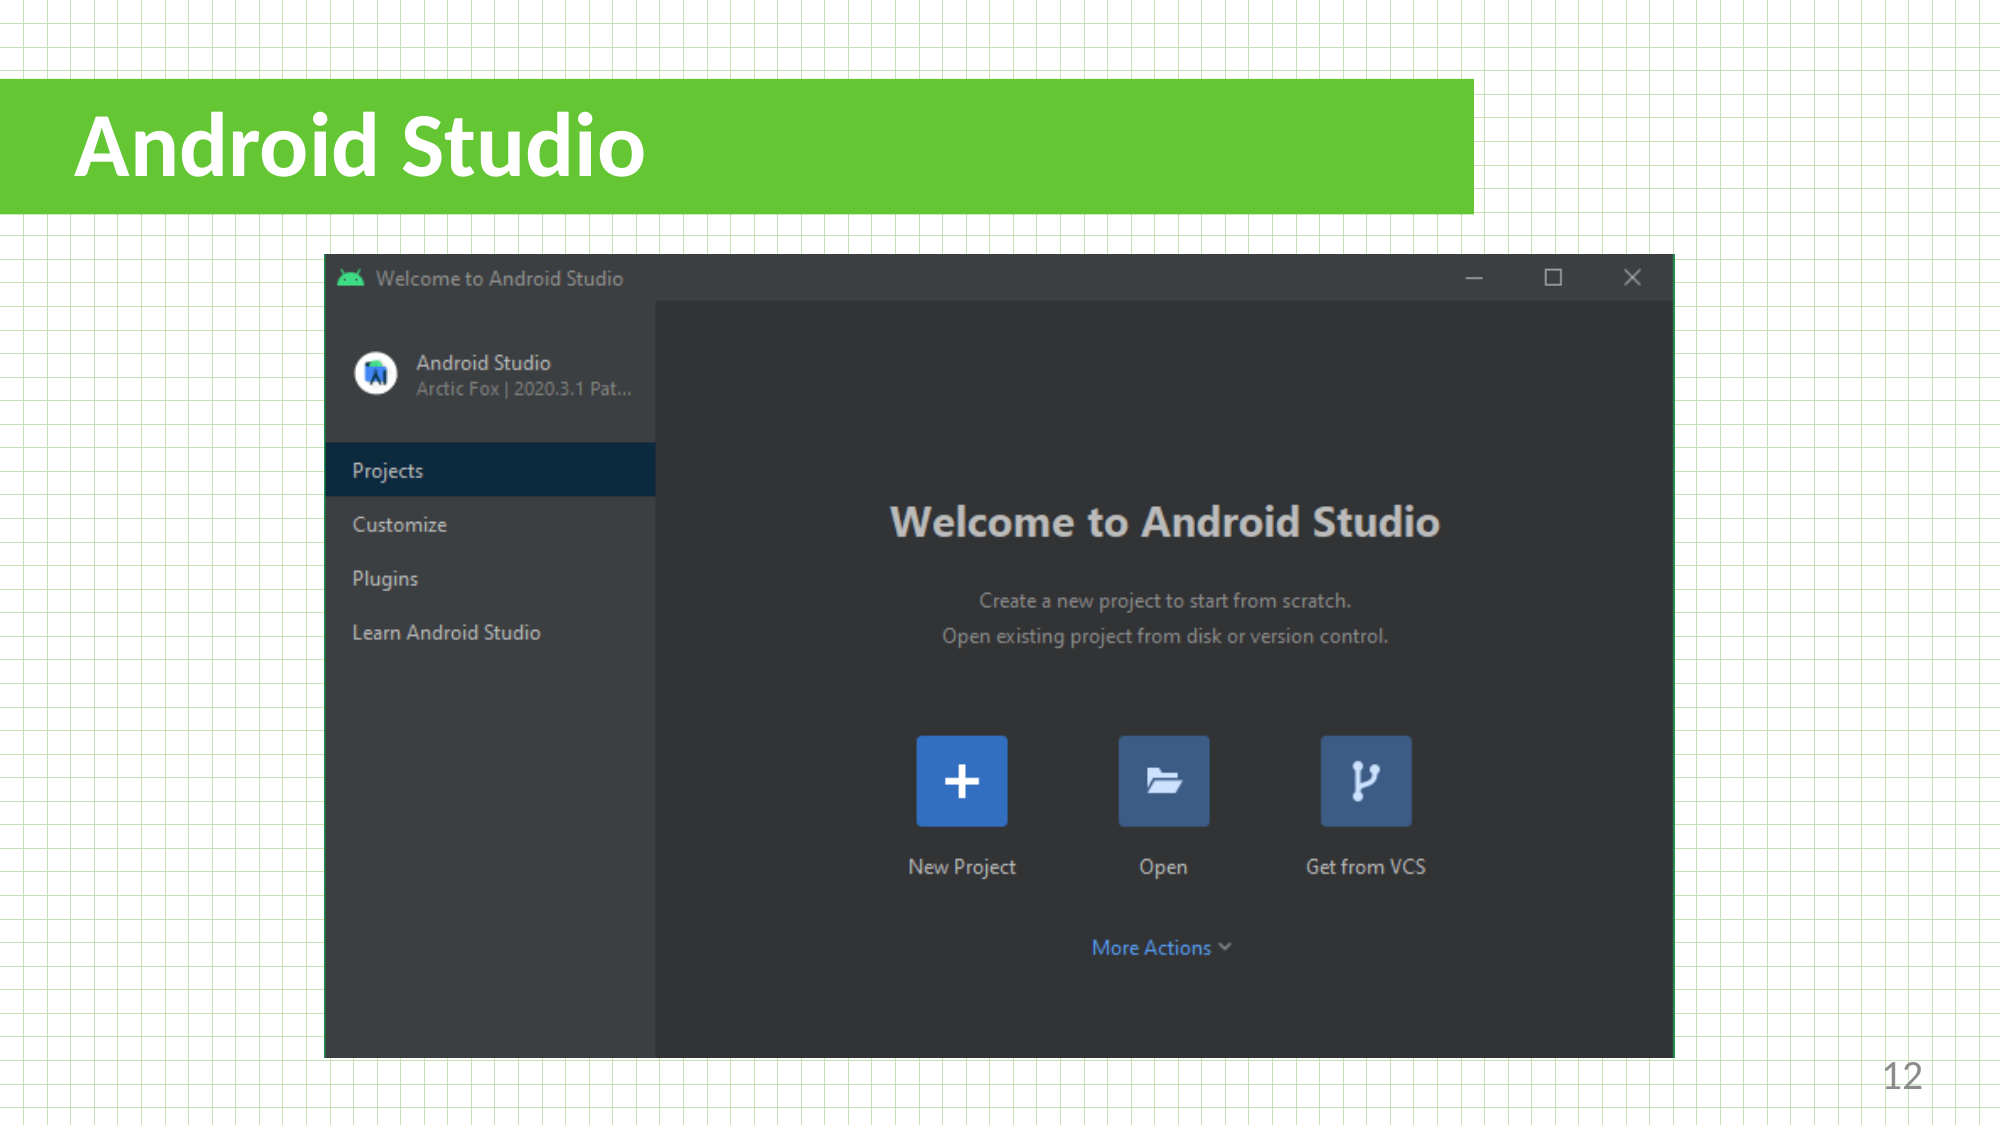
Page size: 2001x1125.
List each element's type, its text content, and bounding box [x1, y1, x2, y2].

slide_number 12 [1488, 1042, 1939, 1103]
title Android Studio [0, 78, 1474, 215]
picture [324, 254, 1675, 1058]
***
- [Problem to solve] Make an exact copy of the listing. Leave its pictures out.

- [Exercise response]
Page size: 2001x1125.
List each element's type, its text content, and bounding box [x1, y1, x2, y2].

slide_number 12 [1488, 1042, 1939, 1103]
title Android Studio [0, 78, 1474, 215]
picture [324, 254, 1675, 1058]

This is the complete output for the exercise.